Github user dorx commented on a diff in the pull request:

    https://github.com/apache/spark/pull/1367#discussion_r14846509
  
    --- Diff: 
mllib/src/main/scala/org/apache/spark/mllib/stat/correlation/Correlation.scala 
---
    @@ -0,0 +1,121 @@
    +/*
    + * Licensed to the Apache Software Foundation (ASF) under one or more
    + * contributor license agreements.  See the NOTICE file distributed with
    + * this work for additional information regarding copyright ownership.
    + * The ASF licenses this file to You under the Apache License, Version 2.0
    + * (the "License"); you may not use this file except in compliance with
    + * the License.  You may obtain a copy of the License at
    + *
    + *    http://www.apache.org/licenses/LICENSE-2.0
    + *
    + * Unless required by applicable law or agreed to in writing, software
    + * distributed under the License is distributed on an "AS IS" BASIS,
    + * WITHOUT WARRANTIES OR CONDITIONS OF ANY KIND, either express or implied.

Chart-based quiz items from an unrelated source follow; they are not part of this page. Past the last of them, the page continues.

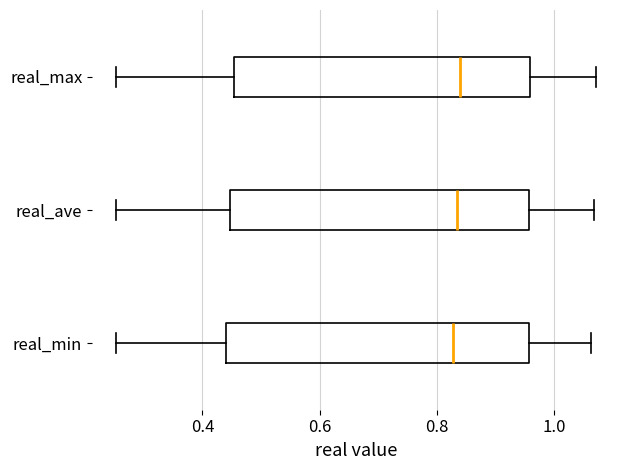

Where does the left whisker of the box for real_max end on the x-axis? The values are not printed on the chart, so give them approximately, as read against the axis.

0.26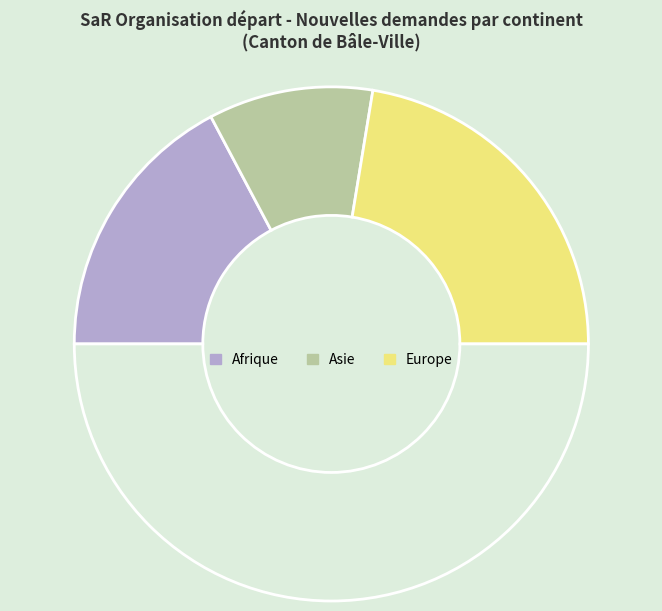

How many segments does this pie chart have?

4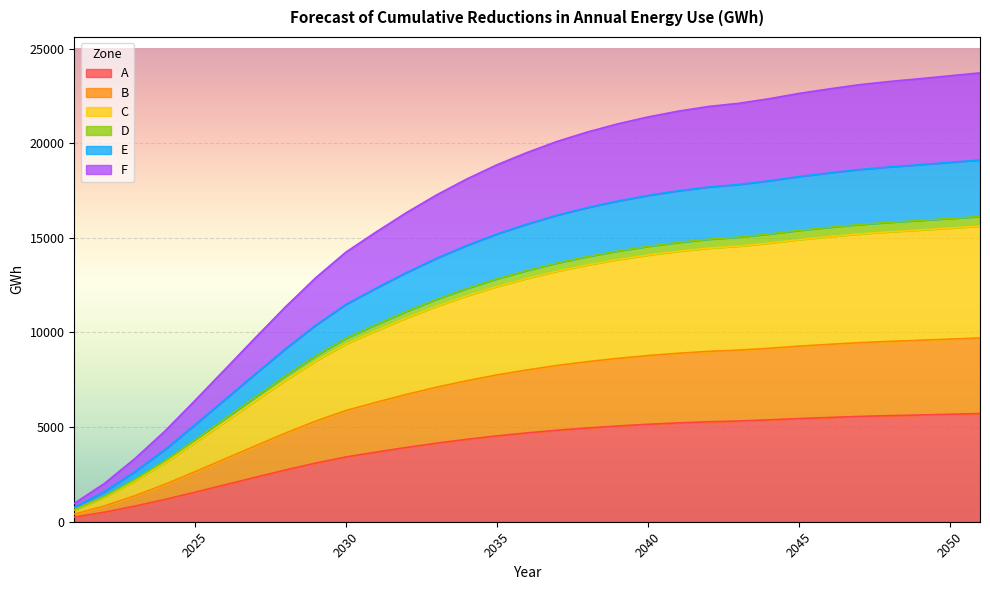

True or false: A has a value of 786 at 2030.

False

    + * See the License for the specific language governing permissions and
    + * limitations under the License.
    + */
    +
    +package org.apache.spark.mllib.stat.correlation
    +
    +import org.apache.spark.mllib.linalg.{DenseVector, Matrix, Vector}
    +import org.apache.spark.rdd.RDD
    +
    +/**
    + * New correlation algorithms should implement this trait
    + */
    +trait Correlation {
    +
    +  /**
    +   * Compute correlation for two datasets.
    +   */
    +  def computeCorrelation(x: RDD[Double], y: RDD[Double]): Double
    +
    +  /**
    +   * Compute the correlation matrix S, for the input matrix, where S(i, j) 
is the correlation
    +   * between column i and j.
    +   */
    +  def computeCorrelationMatrix(X: RDD[Vector]): Matrix
    +
    +  /**
    +   * Combine the two input RDD[Double]s into an RDD[Vector] and compute 
the correlation using the
    +   * correlation implementation for RDD[Vector]
    +   */
    +  def computeCorrelationWithMatrixImpl(x: RDD[Double], y: RDD[Double]): 
Double = {
    +    val mat: RDD[Vector] = x.zip(y).mapPartitions({ iter =>
    +      iter.map {case(xi, yi) => new DenseVector(Array(xi, yi))}
    +    }, preservesPartitioning = true)
    +    computeCorrelationMatrix(mat)(0, 1)
    +  }
    +
    +}
    +
    +/**
    + * Delegates computation to the specific correlation object based on the 
input method name
    + *
    + * Currently supported correlations: pearson, spearman.
    + * After new correlation algorithms are added, please update the 
documentation here and in
    + * Statistics.scala for the correlation APIs.
    + *
    + * Cases are ignored when doing method matching. We also allow initials, 
e.g. "P" for "pearson", as
    + * long as initials are unique in the supported set of correlation 
algorithms. In addition, a
    --- End diff --
    
    While I agree we definitely should anticipate cases for generalization, I 
feel ambivalent about generalizing based on fairly hypothetical use cases 
(especially since there hasn't been issues of name collision in well known 
correlation algorithms for many years in almost all major stats packages).
    In any case, maybe fuzzy string matching isn't the optimal solution here, 
but the consideration was around user friendliness and the fact that the method 
name isn't something that gets checked at compile time (unless we find a 
mechanism to do so). Since Spark attracts users with its fault tolerance and 
user friendliness, it seems silly to me to have something fail at runtime 
(potentially after a lot of other data processing computation) because of an 
extra "s" in  "spearmans"(and both "spearman" and "spearmans" seem popular 
options). The Correlation interface idea sounds interesting, and I can see 
people who need things to be fault tolerant going the extra mile of 
implementing it (but of course by default we don't require it and use exact 
string matching instead). 
    On the other hand, I understand that developers can only do so much to 
tolerate fault in user behaviors, and maintainability seems much more important 
in comparison. 
    At any rate, if it comes down to exact string matching or no deal, I'll 
gladly go with exact string matching only.